Originally from: David
Farmers will 'soon not grow food' Source: FWi 30 April 2003
By Farmers Weekly staff
TONY BLAIR'S rural advocate has told British farmers that food production could become a thing of the past in some areas.
Countryside Agency chairman Ewen Cameron said farmers had to become more broadly based rural entrepreneurs.
"In many parts of England, food production could become a thing of the past,\x{201D} he said.
"I suspect that in 10 or 20 years time people, and particularly politicians and policy makers, will no longer equate the countryside with farming for food."
Sir Ewen, a Somerset farmer and past president of the Country Landowners' Association, was speaking at the Royal Agricultural College, Cirencester.
His comments echo an agency report called the State of the Countryside 2020.
A triple track approach to agriculture would emerge in the future, he told his audience of former students.
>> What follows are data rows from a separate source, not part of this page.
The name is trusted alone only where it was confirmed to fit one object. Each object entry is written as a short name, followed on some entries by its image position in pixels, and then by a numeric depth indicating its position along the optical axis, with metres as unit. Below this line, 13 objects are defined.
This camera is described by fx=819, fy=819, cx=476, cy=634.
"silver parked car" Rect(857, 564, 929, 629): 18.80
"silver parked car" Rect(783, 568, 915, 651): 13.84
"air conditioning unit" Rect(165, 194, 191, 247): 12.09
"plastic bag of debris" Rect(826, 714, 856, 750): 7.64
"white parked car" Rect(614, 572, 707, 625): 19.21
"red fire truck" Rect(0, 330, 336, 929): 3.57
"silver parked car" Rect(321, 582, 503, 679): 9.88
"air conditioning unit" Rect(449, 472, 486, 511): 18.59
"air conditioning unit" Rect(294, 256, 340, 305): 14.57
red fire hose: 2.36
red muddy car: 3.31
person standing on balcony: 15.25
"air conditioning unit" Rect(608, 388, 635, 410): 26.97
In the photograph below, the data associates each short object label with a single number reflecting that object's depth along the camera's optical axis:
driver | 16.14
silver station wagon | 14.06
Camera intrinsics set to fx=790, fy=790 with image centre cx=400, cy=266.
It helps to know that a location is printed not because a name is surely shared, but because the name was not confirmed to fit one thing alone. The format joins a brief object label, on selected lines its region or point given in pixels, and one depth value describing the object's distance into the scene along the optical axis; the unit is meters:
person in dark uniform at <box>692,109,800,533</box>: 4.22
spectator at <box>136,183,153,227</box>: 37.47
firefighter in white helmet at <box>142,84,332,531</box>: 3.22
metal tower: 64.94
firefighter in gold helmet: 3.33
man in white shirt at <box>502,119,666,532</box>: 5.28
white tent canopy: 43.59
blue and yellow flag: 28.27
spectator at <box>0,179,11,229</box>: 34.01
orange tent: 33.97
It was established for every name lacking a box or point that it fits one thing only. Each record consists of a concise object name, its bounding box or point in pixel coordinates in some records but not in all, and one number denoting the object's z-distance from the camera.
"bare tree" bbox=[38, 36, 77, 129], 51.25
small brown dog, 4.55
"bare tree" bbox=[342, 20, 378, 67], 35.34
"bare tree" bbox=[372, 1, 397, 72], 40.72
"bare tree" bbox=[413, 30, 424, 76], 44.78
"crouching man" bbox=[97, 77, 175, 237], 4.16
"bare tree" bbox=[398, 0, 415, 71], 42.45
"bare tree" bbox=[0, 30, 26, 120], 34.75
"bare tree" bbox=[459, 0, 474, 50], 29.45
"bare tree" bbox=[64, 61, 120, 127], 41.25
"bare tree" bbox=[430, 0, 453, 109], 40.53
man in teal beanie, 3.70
Some farmers would choose to continue to produce basic commodities but they would be exposed to the world market place and its volatility, he said.
This meant they would have to become highly organised businessmen who perhaps co-operated with their neighbours to grow crops over the optimum area of land.
"Anything less than three or four thousand acres for each crop grown will probably not be sufficient," he warned.
"It probably means taking a block of 20,000 acres and planning out the cropping and responsibilities in a very precise and maybe hardhearted way."
Others farmers would decide to keep working on a smaller scale and turn to niche or local markets, said Sir Ewen.
Many of these would probably combine their farming with some kind of alternative enterprise such as tourism.
But the third way forward would involve farmers concentrating on land management with food production becoming very much secondary, he said.
Producers would look at opportunities such as leisure, crops for industry and biomass and land stewardship contracts.
These contracts need not necessarily be with central government or the EU, he said.
"They could be with your local councils or even the Royal Society for the Protection of Birds," he said.
"But very definitely a contract and not a subsidy."
Sir Ewen said if food production did become a thing of the past them it would transform the appearance of the countryside as well as its social makeup.
But farmers and land managers would be at the heart of rural economies.
"In such a brave new world there will be losers as well as winners. Many farmers will find it very hard to become business men and women.
"We must do all we can to ease the pain from the inevitable and essential restructuring of agriculture."